Analysis of the fatal error log indicates the crash occurs in the native library libzip.so during a periodic background scan of JAR files.

 

 

Symptoms:

  • The hss_error log identifies the problematic frame as: C [libzip.so+0x119fd] readCEN+0x63d

  • The stack trace shows the crash occurs under ContainerBackgroundProcessor while checking if JAR files have been modified.

 

Environment

 

  • Product: Symantec Access Gateway 12.8 SP7

  • OS: RHEL 8.x

  • Java: OpenJDK 1.8.x (Specifically applicable to JDK 1.8)

  • Component: Embedded Tomcat Server

 

Cause

The crash is triggered by Tomcat’s Automatic Deployment/Reload feature. Every 10 seconds, a background thread scans the classpath to check for file changes.

In JDK 1.8, this check uses native C code (libzip.so). If a JAR file is replaced or modified while the JVM is reading the "Central Directory" (readCEN) of the zip file, it can result in a SIGBUS or a memory fault, crashing the entire JVM.

Note: This issue is not applicable to JDK 11 or higher, as the ZIP handling was rewritten in Java, removing the dependency on the vulnerable native readCEN implementation.

 

Resolution

Option 1: Disable JAR Scanning (Recommended Workaround)

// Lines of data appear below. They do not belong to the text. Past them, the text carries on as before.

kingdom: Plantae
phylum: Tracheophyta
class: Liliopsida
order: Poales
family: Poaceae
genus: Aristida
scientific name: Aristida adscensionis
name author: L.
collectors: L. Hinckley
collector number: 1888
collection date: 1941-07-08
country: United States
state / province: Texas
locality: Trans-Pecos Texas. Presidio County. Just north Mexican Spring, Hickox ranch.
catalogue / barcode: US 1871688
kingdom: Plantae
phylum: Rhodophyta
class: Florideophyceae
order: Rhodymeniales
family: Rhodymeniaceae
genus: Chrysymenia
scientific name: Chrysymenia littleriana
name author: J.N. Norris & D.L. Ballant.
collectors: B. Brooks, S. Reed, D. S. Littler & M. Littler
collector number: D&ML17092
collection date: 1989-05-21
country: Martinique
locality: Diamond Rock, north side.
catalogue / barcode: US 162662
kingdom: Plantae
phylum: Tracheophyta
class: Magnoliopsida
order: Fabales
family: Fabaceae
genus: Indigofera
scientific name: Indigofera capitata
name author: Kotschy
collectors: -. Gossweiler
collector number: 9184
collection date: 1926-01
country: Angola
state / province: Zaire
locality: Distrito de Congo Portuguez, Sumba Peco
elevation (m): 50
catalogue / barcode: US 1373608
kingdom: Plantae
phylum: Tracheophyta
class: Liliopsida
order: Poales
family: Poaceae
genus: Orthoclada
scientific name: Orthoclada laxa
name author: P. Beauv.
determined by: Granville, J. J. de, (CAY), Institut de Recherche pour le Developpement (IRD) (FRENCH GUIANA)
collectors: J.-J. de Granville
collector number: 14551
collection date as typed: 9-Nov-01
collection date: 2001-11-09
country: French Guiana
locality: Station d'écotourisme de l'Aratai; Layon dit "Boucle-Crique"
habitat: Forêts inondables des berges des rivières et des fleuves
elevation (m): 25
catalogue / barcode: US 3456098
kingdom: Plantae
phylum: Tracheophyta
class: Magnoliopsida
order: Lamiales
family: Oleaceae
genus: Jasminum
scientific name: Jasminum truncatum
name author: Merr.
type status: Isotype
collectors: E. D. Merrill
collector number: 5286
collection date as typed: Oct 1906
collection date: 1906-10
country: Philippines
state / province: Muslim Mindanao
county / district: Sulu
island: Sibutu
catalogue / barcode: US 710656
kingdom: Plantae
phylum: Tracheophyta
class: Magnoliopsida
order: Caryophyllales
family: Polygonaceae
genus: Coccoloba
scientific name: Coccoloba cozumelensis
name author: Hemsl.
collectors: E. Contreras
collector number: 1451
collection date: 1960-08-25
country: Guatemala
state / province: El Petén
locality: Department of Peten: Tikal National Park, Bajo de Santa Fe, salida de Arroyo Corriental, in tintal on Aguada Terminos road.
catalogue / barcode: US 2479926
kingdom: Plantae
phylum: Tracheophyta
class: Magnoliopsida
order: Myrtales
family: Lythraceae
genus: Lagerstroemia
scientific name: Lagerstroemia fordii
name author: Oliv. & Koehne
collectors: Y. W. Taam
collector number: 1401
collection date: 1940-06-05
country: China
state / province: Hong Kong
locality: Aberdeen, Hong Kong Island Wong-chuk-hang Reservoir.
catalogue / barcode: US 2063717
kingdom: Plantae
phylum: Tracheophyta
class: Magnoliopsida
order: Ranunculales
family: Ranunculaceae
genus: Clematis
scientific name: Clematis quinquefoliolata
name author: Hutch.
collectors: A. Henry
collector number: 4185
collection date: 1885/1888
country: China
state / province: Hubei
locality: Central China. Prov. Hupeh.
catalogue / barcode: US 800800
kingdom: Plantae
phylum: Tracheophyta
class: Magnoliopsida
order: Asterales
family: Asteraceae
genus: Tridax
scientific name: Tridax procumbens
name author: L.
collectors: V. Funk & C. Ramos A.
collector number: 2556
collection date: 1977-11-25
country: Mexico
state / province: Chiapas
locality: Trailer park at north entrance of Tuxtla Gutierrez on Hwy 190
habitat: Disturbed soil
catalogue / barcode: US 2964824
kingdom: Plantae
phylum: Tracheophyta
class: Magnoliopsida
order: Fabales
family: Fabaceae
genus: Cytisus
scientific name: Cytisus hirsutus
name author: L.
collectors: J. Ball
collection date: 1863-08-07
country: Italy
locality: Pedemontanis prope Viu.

To prevent the JVM from performing these periodic scans and avoid the crash:

  1. Navigate to <install_path>/Tomcat/conf/.

  2. Open catalina.properties.

  3. Add or update the following line: tomcat.util.scan.StandardJarScanFilter.jarsToSkip=*

  4. Restart the Access Gateway.

Option 2: Upgrade JRE

Since the crash is a known limitation of the native ZIP implementation in older Java versions, upgrading to JDK 11 will natively resolve the risk of this specific crash.

Option 3: Data Collection for Root Cause Analysis

If you cannot apply the workaround and need to identify which external process is modifying the files:

  1. Enable core dumps (e.g., ulimit -c unlimited).

  2. If the crash recurs, provide the core file and the hs_err log to Support for analysis.